FACTS: In the evening of September 25, 1982, at the National Highway of Malvar, Santiago,
Isabela, George Manantan was driving a Toyota car going home. At that time, he was with Fiscal
Ambrocio, Miguel Tabangin and Ruben Nicolas. Suddenly, a jeepney, coming from the opposite
direction hit the driver side of the car, driven by Manantan. Consequently, Manantan, Ambrocio
and Tabangin were injured while Nicolas died. Trial followed.

The lower court acquitted the accused of the crime of reckless imprudence resulting to homicide.
The respondents filed their notice of appeal on the civil aspect of the lower courts judgment.
Even if the accused was acquitted from his criminal liability, the Appellate Court held him civilly
liable and ordered him to indemnify the aggrieved party for the death of Nicolas.

ISSUE: Whether or not the acquittal of petitioner extinguished his civil liability.

HELD: NO. The acquittal was based on reasonable doubt on the guilt of the accused. Article 29
of the Civil Code provides that a civil liability is not extinguished in criminal cases.

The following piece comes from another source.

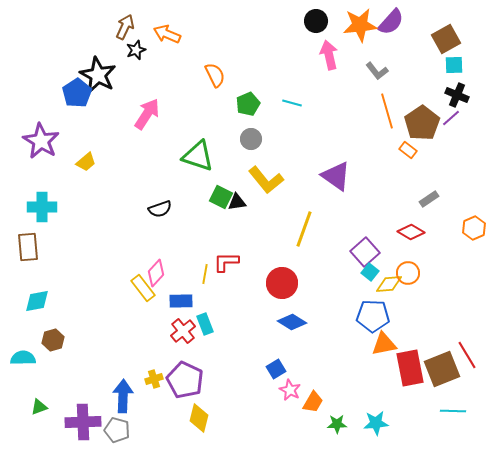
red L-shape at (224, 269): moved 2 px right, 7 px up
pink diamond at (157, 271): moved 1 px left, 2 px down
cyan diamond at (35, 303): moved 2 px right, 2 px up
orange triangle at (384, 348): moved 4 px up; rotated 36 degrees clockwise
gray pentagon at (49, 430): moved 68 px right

Therefore,
the accused cannot be exempted from paying civil damages which may only be proven by
preponderance of evidence.

Manantan claimed that he was placed on double jeopardy but the courts did not give merit to this
contention. The following elements must be present for double jeopardy to exist: (1) A first
jeopardy must have attached prior to the second; (2) The first jeopardy must have terminated;
and (3) the third jeopardy must be for the same offense as the first.

In the case at bar, the initially put into jeopardy but he it was terminated by his discharge. When
the case was elevated to the Court of Appeals, the issue was about the civil aspect of the criminal
case. Thus, there could be no double jeopardy.